Closed bmcfee closed 6 years ago
Some recommendations from @pli1988:
Good overview and references plus it's short. http://ruder.io/deep-learning-nlp-best-practices/index.html#attention
More of a survey of attention...a bit old at this point, but good https://arxiv.org/pdf/1507.01053.pdf
Next Level Attention https://arxiv.org/abs/1706.03762
I think I have a couple more candidates lying around somewhere, will post later today, then would be good for those familiar with this literature to help guide the choice of which papers/blogs to focus on.
I think for a first run, either a survey or an early paper would be best. We can cover the more recent stuff later on.
I vote for Describing Multimedia Content using Attention-based Encoder–Decoder Networks
There's also the "original" attention paper:
Neural Machine Translation by Jointly Learning to Align and Translate https://arxiv.org/abs/1409.0473
Without having read the papers, I'm inclined to agree with @mcartwright that we should start with: "Describing Multimedia Content using Attention-based Encoder–Decoder Networks" https://arxiv.org/pdf/1507.01053.pdf
Unless there are any contenders, shall we go with this paper?
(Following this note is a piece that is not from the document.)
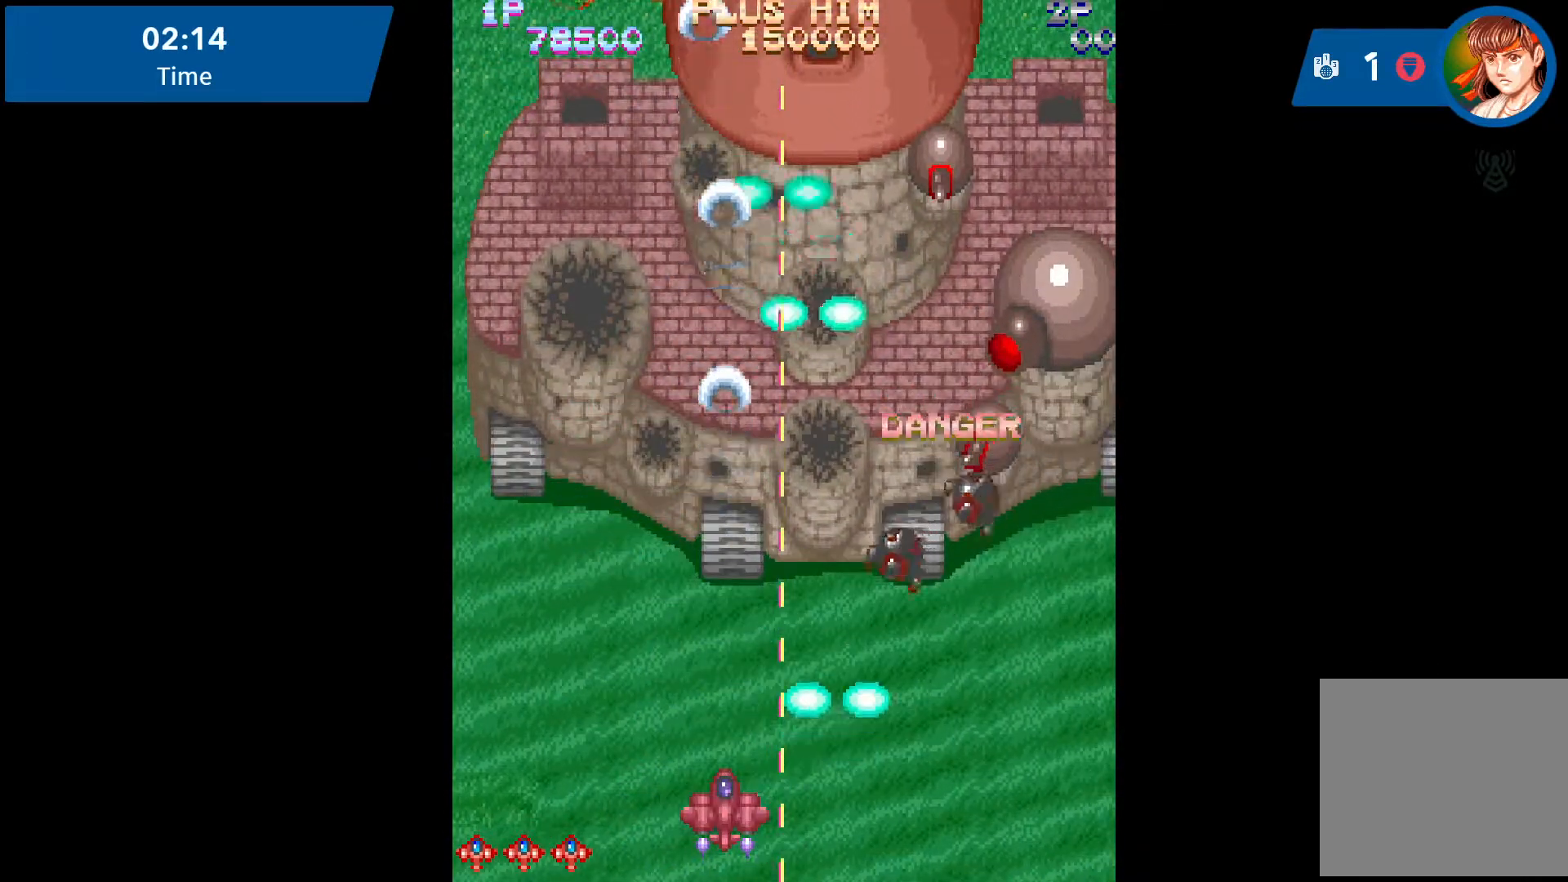
{"buttons": ["A", "DPAD_LEFT"], "events": [[50, "A", "up"], [50, "DPAD_LEFT", "down"], [133, "A", "down"], [217, "A", "up"], [283, "DPAD_LEFT", "up"], [317, "A", "down"], [400, "A", "up"], [400, "DPAD_LEFT", "down"], [483, "A", "down"]]}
Just saw there's a bunch of attention paper suggestions on #2. Pasting them here, @bmcfee @mcartwright @pli1988 shall we stick to this issue for attention papers?
@bmcfee: Chiu and Raffel 17: https://arxiv.org/abs/1712.05382 Mnih 14: http://papers.nips.cc/paper/5542-recurrent-models-of-visual-attention Gregor 15: https://arxiv.org/abs/1502.04623 (aka DRAW) Xu 15: http://proceedings.mlr.press/v37/xuc15.html (show-attend-tell) Arandjelovic 17: https://arxiv.org/abs/1705.08168 (look-listen-learn)
@pli1988: I really like this survey. It starts with seq2seq first which I think is important. https://arxiv.org/pdf/1507.01053.pdf This blog covers a bunch of different flavors of attention and is easy to read. http://ruder.io/deep-learning-nlp-best-practices/index.html#attention Attention is all you need. https://arxiv.org/pdf/1706.03762.pdf
It still seems to me like the Cho's survey paper (Describing Multimedia Content using Attention-based Encoder–Decoder Networks) would be the best starting point - any comments?
SGTM. Do you have an alternative link to the pdf? I'm getting a 403 error.
NM, looks like it was a temporary arxiv hiccup. @justinsalamon can you send the paper out to the group?
Attention papers? @justinsalamon